• **DATA RECORDS**
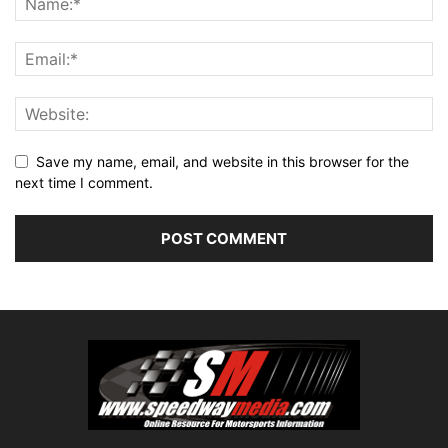
Save my name, email, and website in this browser for the
next time I comment.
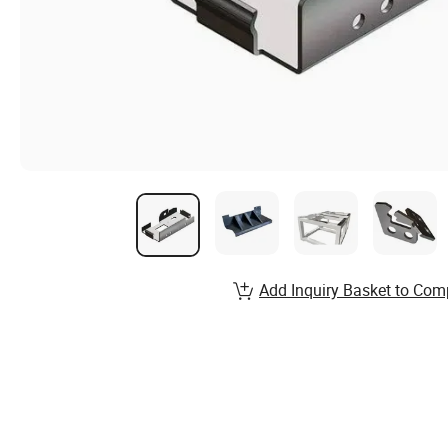
Add Inquiry Basket to Com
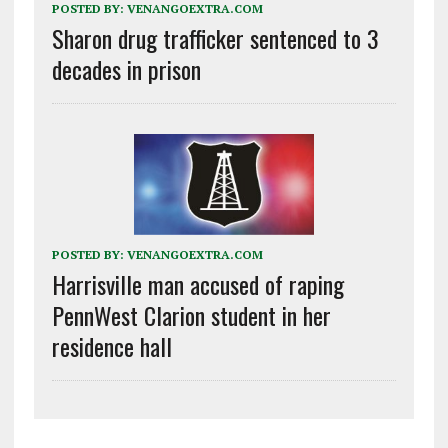
POSTED BY:
VENANGOEXTRA.COM
Sharon drug trafficker sentenced to 3
decades in prison
POSTED BY:
VENANGOEXTRA.COM
Harrisville man accused of raping
PennWest Clarion student in her
residence hall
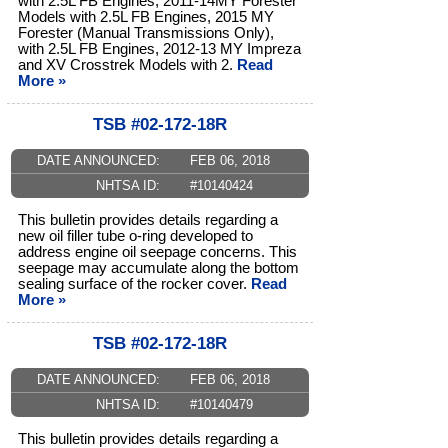
with 2.5L FB Engines, 2011-14MY Forester
Models with 2.5L FB Engines, 2015 MY
Forester (Manual Transmissions Only),
with 2.5L FB Engines, 2012-13 MY Impreza
and XV Crosstrek Models with 2.
Read
More »
TSB #02-172-18R
DATE ANNOUNCED:
FEB 06, 2018
NHTSA ID:
#10140424
This bulletin provides details regarding a
new oil filler tube o-ring developed to
address engine oil seepage concerns. This
seepage may accumulate along the bottom
sealing surface of the rocker cover.
Read
More »
TSB #02-172-18R
DATE ANNOUNCED:
FEB 06, 2018
NHTSA ID:
#10140479
This bulletin provides details regarding a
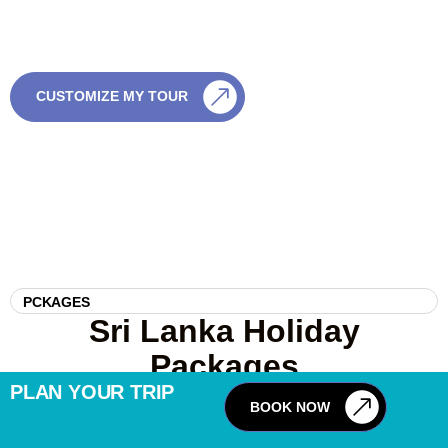
no pressure and full flexibility.
CALL US
CUSTOMIZE MY TOUR
0759003003
PCKAGES
Sri Lanka Holiday
Packages
PLAN YOUR TRIP
BOOK NOW
12
DAYS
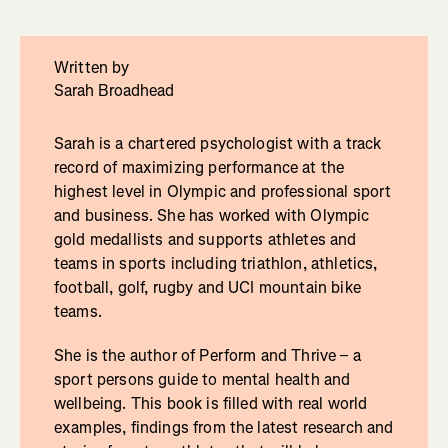
Written by
Sarah Broadhead
Sarah is a chartered psychologist with a track
record of maximizing performance at the
highest level in Olympic and professional sport
and business. She has worked with Olympic
gold medallists and supports athletes and
teams in sports including triathlon, athletics,
football, golf, rugby and UCI mountain bike
teams.
She is the author of Perform and Thrive – a
sport persons guide to mental health and
wellbeing. This book is filled with real world
examples, findings from the latest research and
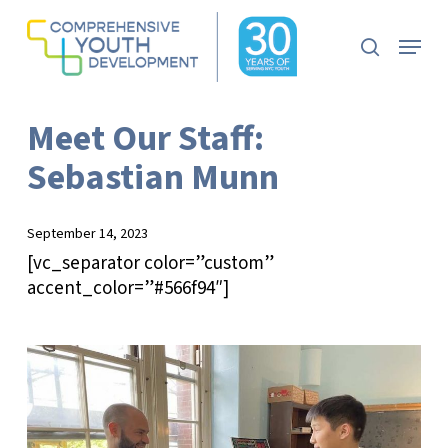
Skip
to
Menu
search
main
Close
content
Menu
Meet Our Staff:
Sebastian Munn
September 14, 2023
[vc_separator color=”custom”
accent_color=”#566f94″]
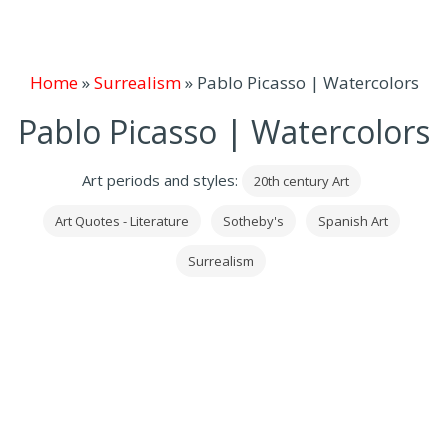
Home
»
Surrealism
»
Pablo Picasso | Watercolors
Pablo Picasso | Watercolors
Art periods and styles:
20th century Art
Art Quotes - Literature
Sotheby's
Spanish Art
Surrealism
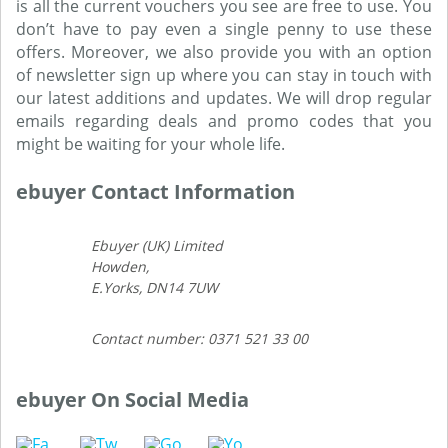
is all the current vouchers you see are free to use. You
don’t have to pay even a single penny to use these
offers. Moreover, we also provide you with an option
of newsletter sign up where you can stay in touch with
our latest additions and updates. We will drop regular
emails regarding deals and promo codes that you
might be waiting for your whole life.
ebuyer Contact Information
Ebuyer (UK) Limited
Howden,
E.Yorks, DN14 7UW
Contact number: 0371 521 33 00
ebuyer On Social Media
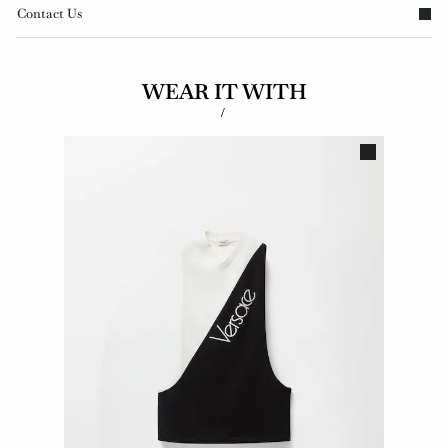
Contact Us
WEAR IT WITH
/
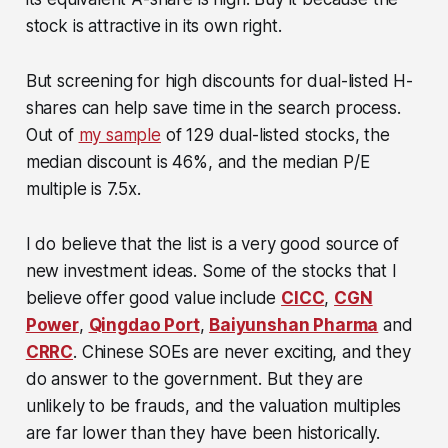
stock is attractive in its own right.
But screening for high discounts for dual-listed H-
shares can help save time in the search process.
Out of
my sample
of 129 dual-listed stocks, the
median discount is 46%, and the median P/E
multiple is 7.5x.
I do believe that the list is a very good source of
new investment ideas. Some of the stocks that I
believe offer good value include
CICC
,
CGN
Power
,
Qingdao Port
,
Baiyunshan Pharma
and
CRRC
. Chinese SOEs are never exciting, and they
do answer to the government. But they are
unlikely to be frauds, and the valuation multiples
are far lower than they have been historically.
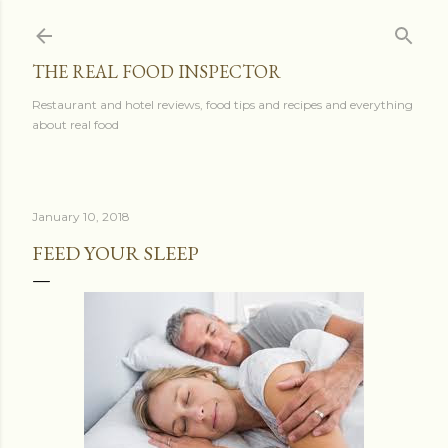
Skip to main content
THE REAL FOOD INSPECTOR
Restaurant and hotel reviews, food tips and recipes and everything
about real food
January 10, 2018
FEED YOUR SLEEP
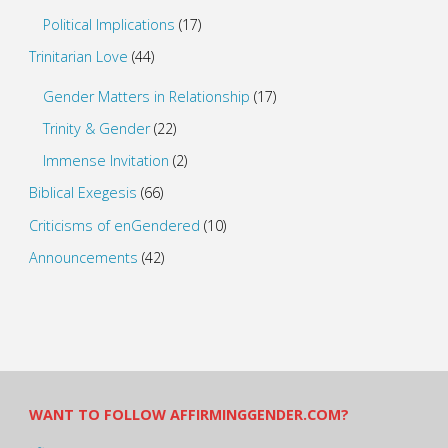
Political Implications
(17)
Trinitarian Love
(44)
Gender Matters in Relationship
(17)
Trinity & Gender
(22)
Immense Invitation
(2)
Biblical Exegesis
(66)
Criticisms of enGendered
(10)
Announcements
(42)
WANT TO FOLLOW AFFIRMINGGENDER.COM?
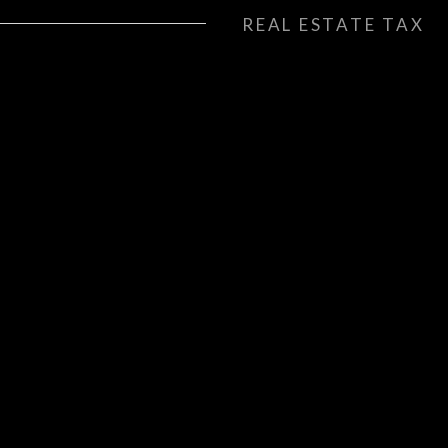
REAL ESTATE TAX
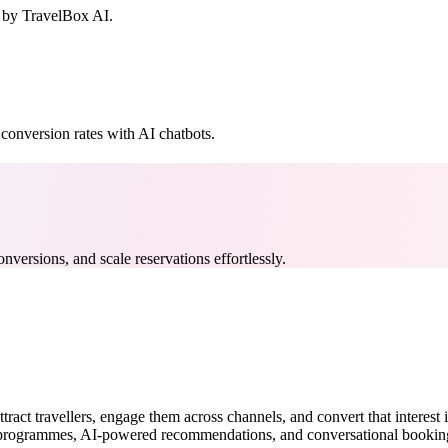
 by TravelBox AI.
conversion rates with AI chatbots.
nversions, and scale reservations effortlessly.
 attract travellers, engage them across channels, and convert that inter
y programmes, AI-powered recommendations, and conversational booking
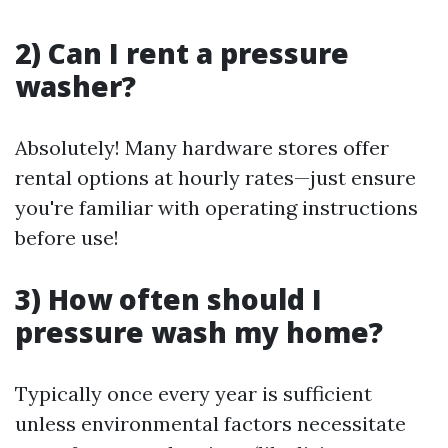
2) Can I rent a pressure
washer?
Absolutely! Many hardware stores offer
rental options at hourly rates—just ensure
you're familiar with operating instructions
before use!
3) How often should I
pressure wash my home?
Typically once every year is sufficient
unless environmental factors necessitate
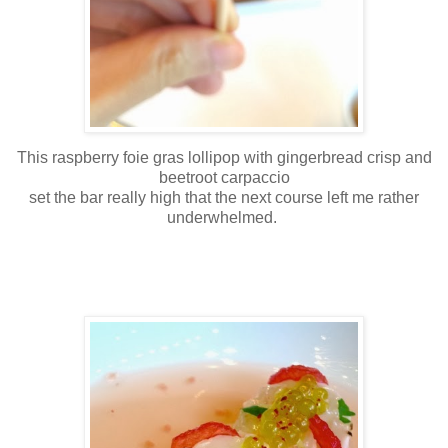
This raspberry foie gras lollipop with gingerbread crisp and
beetroot carpaccio
set the bar really high that the next course left me rather
underwhelmed.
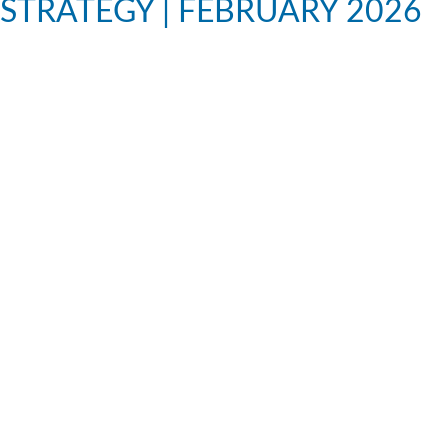
STRATEGY | FEBRUARY 2026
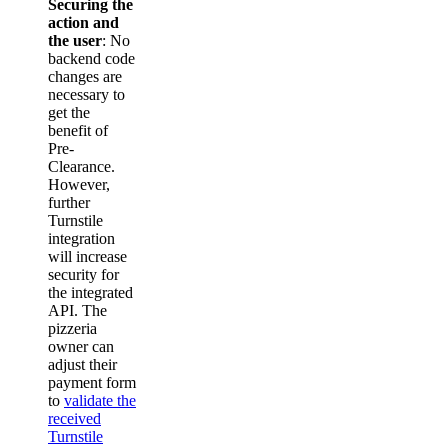
Securing the
action and
the user
: No
backend code
changes are
necessary to
get the
benefit of
Pre-
Clearance.
However,
further
Turnstile
integration
will increase
security for
the integrated
API. The
pizzeria
owner can
adjust their
payment form
to
validate the
received
Turnstile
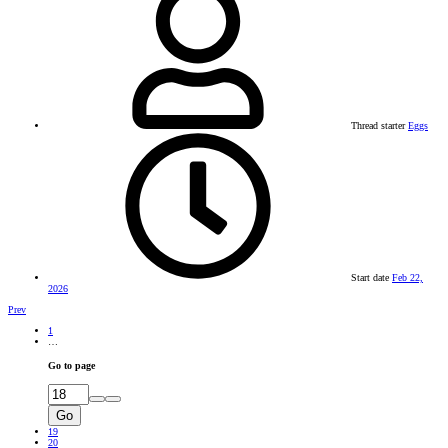
Thread starter
Eggs
Start date
Feb 22,
2026
Prev
1
…
Go to page
Go
19
20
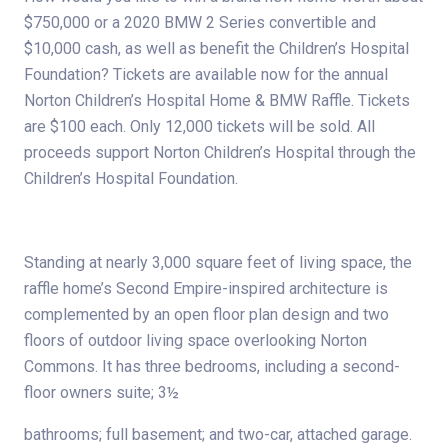
$750,000 or a 2020 BMW 2 Series convertible and
$10,000 cash, as well as benefit the Children’s Hospital
Foundation? Tickets are available now for the annual
Norton Children’s Hospital Home & BMW Raffle. Tickets
are $100 each. Only 12,000 tickets will be sold. All
proceeds support Norton Children’s Hospital through the
Children’s Hospital Foundation.
Standing at nearly 3,000 square feet of living space, the
raffle home’s Second Empire-inspired architecture is
complemented by an open floor plan design and two
floors of outdoor living space overlooking Norton
Commons. It has three bedrooms, including a second-
floor owners suite; 3½
bathrooms; full basement; and two-car, attached garage.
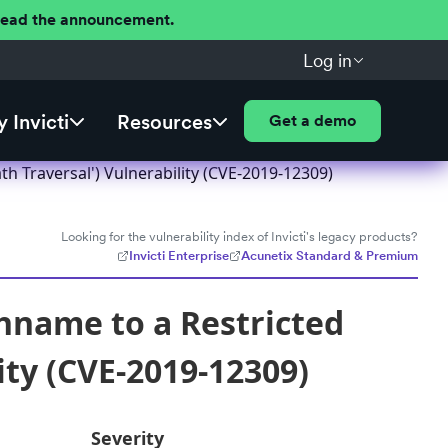
 Read the announcement.
Log in
 Invicti
Resources
Get a demo
h Traversal') Vulnerability (CVE-2019-12309)
Looking for the vulnerability index of Invicti's legacy products?
Invicti Enterprise
Acunetix Standard & Premium
hname to a Restricted
ity (CVE-2019-12309)
Severity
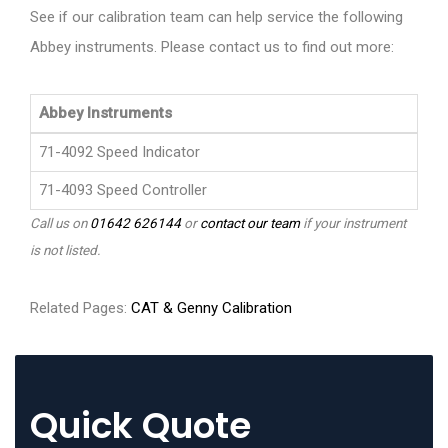
See if our calibration team can help service the following
Abbey instruments. Please contact us to find out more:
Abbey Instruments
71-4092 Speed Indicator
71-4093 Speed Controller
Call us on
01642 626144
or
contact our team
if your instrument
is not listed.
Related Pages:
CAT & Genny Calibration
Quick Quote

• **WHAT THE TASK ASKS**
Your response should reproduce the entire listing verbatim, minus the pictures.

• **EXERCISE SOLUTION**
Save my name, email, and website in this browser for the
next time I comment.
Add Inquiry Basket to Com
POSTED BY:
VENANGOEXTRA.COM
Sharon drug trafficker sentenced to 3
decades in prison
POSTED BY:
VENANGOEXTRA.COM
Harrisville man accused of raping
PennWest Clarion student in her
residence hall
with 2.5L FB Engines, 2011-14MY Forester
Models with 2.5L FB Engines, 2015 MY
Forester (Manual Transmissions Only),
with 2.5L FB Engines, 2012-13 MY Impreza
and XV Crosstrek Models with 2.
Read
More »
TSB #02-172-18R
DATE ANNOUNCED:
FEB 06, 2018
NHTSA ID:
#10140424
This bulletin provides details regarding a
new oil filler tube o-ring developed to
address engine oil seepage concerns. This
seepage may accumulate along the bottom
sealing surface of the rocker cover.
Read
More »
TSB #02-172-18R
DATE ANNOUNCED:
FEB 06, 2018
NHTSA ID:
#10140479
This bulletin provides details regarding a
no pressure and full flexibility.
CALL US
CUSTOMIZE MY TOUR
0759003003
PCKAGES
Sri Lanka Holiday
Packages
PLAN YOUR TRIP
BOOK NOW
12
DAYS
Written by
Sarah Broadhead
Sarah is a chartered psychologist with a track
record of maximizing performance at the
highest level in Olympic and professional sport
and business. She has worked with Olympic
gold medallists and supports athletes and
teams in sports including triathlon, athletics,
football, golf, rugby and UCI mountain bike
teams.
She is the author of Perform and Thrive – a
sport persons guide to mental health and
wellbeing. This book is filled with real world
examples, findings from the latest research and
Skip
to
Menu
search
main
Close
content
Menu
Meet Our Staff:
Sebastian Munn
September 14, 2023
[vc_separator color=”custom”
accent_color=”#566f94″]
Home
»
Surrealism
»
Pablo Picasso | Watercolors
Pablo Picasso | Watercolors
Art periods and styles:
20th century Art
Art Quotes - Literature
Sotheby's
Spanish Art
Surrealism
is all the current vouchers you see are free to use. You
don’t have to pay even a single penny to use these
offers. Moreover, we also provide you with an option
of newsletter sign up where you can stay in touch with
our latest additions and updates. We will drop regular
emails regarding deals and promo codes that you
might be waiting for your whole life.
ebuyer Contact Information
Ebuyer (UK) Limited
Howden,
E.Yorks, DN14 7UW
Contact number: 0371 521 33 00
ebuyer On Social Media
Contact Us
WEAR IT WITH
/
stock is attractive in its own right.
But screening for high discounts for dual-listed H-
shares can help save time in the search process.
Out of
my sample
of 129 dual-listed stocks, the
median discount is 46%, and the median P/E
multiple is 7.5x.
I do believe that the list is a very good source of
new investment ideas. Some of the stocks that I
believe offer good value include
CICC
,
CGN
Power
,
Qingdao Port
,
Baiyunshan Pharma
and
CRRC
. Chinese SOEs are never exciting, and they
do answer to the government. But they are
unlikely to be frauds, and the valuation multiples
are far lower than they have been historically.
Skip to main content
THE REAL FOOD INSPECTOR
Restaurant and hotel reviews, food tips and recipes and everything
about real food
January 10, 2018
FEED YOUR SLEEP
Political Implications
(17)
Trinitarian Love
(44)
Gender Matters in Relationship
(17)
Trinity & Gender
(22)
Immense Invitation
(2)
Biblical Exegesis
(66)
Criticisms of enGendered
(10)
Announcements
(42)
WANT TO FOLLOW AFFIRMINGGENDER.COM?
REAL ESTATE TAX
 by TravelBox AI.
conversion rates with AI chatbots.
nversions, and scale reservations effortlessly.
 attract travellers, engage them across channels, and convert that inter
y programmes, AI-powered recommendations, and conversational booking
2) Can I rent a pressure
washer?
Absolutely! Many hardware stores offer
rental options at hourly rates—just ensure
you're familiar with operating instructions
before use!
3) How often should I
pressure wash my home?
Typically once every year is sufficient
unless environmental factors necessitate
This raspberry foie gras lollipop with gingerbread crisp and
beetroot carpaccio
set the bar really high that the next course left me rather
underwhelmed.
STRATEGY | FEBRUARY 2026
Securing the
action and
the user
: No
backend code
changes are
necessary to
get the
benefit of
Pre-
Clearance.
However,
further
Turnstile
integration
will increase
security for
the integrated
API. The
pizzeria
owner can
adjust their
payment form
to
validate the
received
Turnstile
Thread starter
Eggs
Start date
Feb 22,
2026
Prev
1
…
Go to page
Go
19
20
$750,000 or a 2020 BMW 2 Series convertible and
$10,000 cash, as well as benefit the Children’s Hospital
Foundation? Tickets are available now for the annual
Norton Children’s Hospital Home & BMW Raffle. Tickets
are $100 each. Only 12,000 tickets will be sold. All
proceeds support Norton Children’s Hospital through the
Children’s Hospital Foundation.
Standing at nearly 3,000 square feet of living space, the
raffle home’s Second Empire-inspired architecture is
complemented by an open floor plan design and two
floors of outdoor living space overlooking Norton
Commons. It has three bedrooms, including a second-
floor owners suite; 3½
bathrooms; full basement; and two-car, attached garage.
 Read the announcement.
Log in
 Invicti
Resources
Get a demo
h Traversal') Vulnerability (CVE-2019-12309)
Looking for the vulnerability index of Invicti's legacy products?
Invicti Enterprise
Acunetix Standard & Premium
hname to a Restricted
ity (CVE-2019-12309)
Severity
See if our calibration team can help service the following
Abbey instruments. Please contact us to find out more:
Abbey Instruments
71-4092 Speed Indicator
71-4093 Speed Controller
Call us on
01642 626144
or
contact our team
if your instrument
is not listed.
Related Pages:
CAT & Genny Calibration
Quick Quote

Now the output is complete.